-- begin Records for the exercise --
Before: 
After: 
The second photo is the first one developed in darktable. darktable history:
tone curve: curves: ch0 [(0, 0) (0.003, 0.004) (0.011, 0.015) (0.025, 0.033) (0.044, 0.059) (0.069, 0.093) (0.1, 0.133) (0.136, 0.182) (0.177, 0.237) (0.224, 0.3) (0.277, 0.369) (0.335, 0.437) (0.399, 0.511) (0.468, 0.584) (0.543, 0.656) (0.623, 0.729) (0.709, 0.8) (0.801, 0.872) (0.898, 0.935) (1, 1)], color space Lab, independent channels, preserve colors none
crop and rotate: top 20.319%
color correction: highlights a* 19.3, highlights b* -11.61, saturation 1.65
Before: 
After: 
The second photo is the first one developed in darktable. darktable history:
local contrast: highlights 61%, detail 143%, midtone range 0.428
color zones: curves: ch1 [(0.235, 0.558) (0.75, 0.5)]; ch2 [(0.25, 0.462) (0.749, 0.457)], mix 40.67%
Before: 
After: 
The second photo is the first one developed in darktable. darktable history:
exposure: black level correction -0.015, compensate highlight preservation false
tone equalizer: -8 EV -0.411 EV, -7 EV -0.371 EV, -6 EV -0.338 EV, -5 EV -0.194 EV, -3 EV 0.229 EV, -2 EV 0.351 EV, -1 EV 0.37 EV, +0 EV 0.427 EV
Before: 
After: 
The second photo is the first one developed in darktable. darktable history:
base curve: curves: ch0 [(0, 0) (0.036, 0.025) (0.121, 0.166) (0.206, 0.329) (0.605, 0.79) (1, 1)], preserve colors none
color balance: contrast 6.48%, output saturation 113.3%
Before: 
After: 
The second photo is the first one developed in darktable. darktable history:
-- end Records for the exercise --
● Problem statement: Put all the lines above into a numbered list, skipping any blank ones.

● Answer to the problem:
1. Before: 
2. After: 
3. The second photo is the first one developed in darktable. darktable history:
4. tone curve: curves: ch0 [(0, 0) (0.003, 0.004) (0.011, 0.015) (0.025, 0.033) (0.044, 0.059) (0.069, 0.093) (0.1, 0.133) (0.136, 0.182) (0.177, 0.237) (0.224, 0.3) (0.277, 0.369) (0.335, 0.437) (0.399, 0.511) (0.468, 0.584) (0.543, 0.656) (0.623, 0.729) (0.709, 0.8) (0.801, 0.872) (0.898, 0.935) (1, 1)], color space Lab, independent channels, preserve colors none
5. crop and rotate: top 20.319%
6. color correction: highlights a* 19.3, highlights b* -11.61, saturation 1.65
7. Before: 
8. After: 
9. The second photo is the first one developed in darktable. darktable history:
10. local contrast: highlights 61%, detail 143%, midtone range 0.428
11. color zones: curves: ch1 [(0.235, 0.558) (0.75, 0.5)]; ch2 [(0.25, 0.462) (0.749, 0.457)], mix 40.67%
12. Before: 
13. After: 
14. The second photo is the first one developed in darktable. darktable history:
15. exposure: black level correction -0.015, compensate highlight preservation false
16. tone equalizer: -8 EV -0.411 EV, -7 EV -0.371 EV, -6 EV -0.338 EV, -5 EV -0.194 EV, -3 EV 0.229 EV, -2 EV 0.351 EV, -1 EV 0.37 EV, +0 EV 0.427 EV
17. Before: 
18. After: 
19. The second photo is the first one developed in darktable. darktable history:
20. base curve: curves: ch0 [(0, 0) (0.036, 0.025) (0.121, 0.166) (0.206, 0.329) (0.605, 0.79) (1, 1)], preserve colors none
21. color balance: contrast 6.48%, output saturation 113.3%
22. Before: 
23. After: 
24. The second photo is the first one developed in darktable. darktable history:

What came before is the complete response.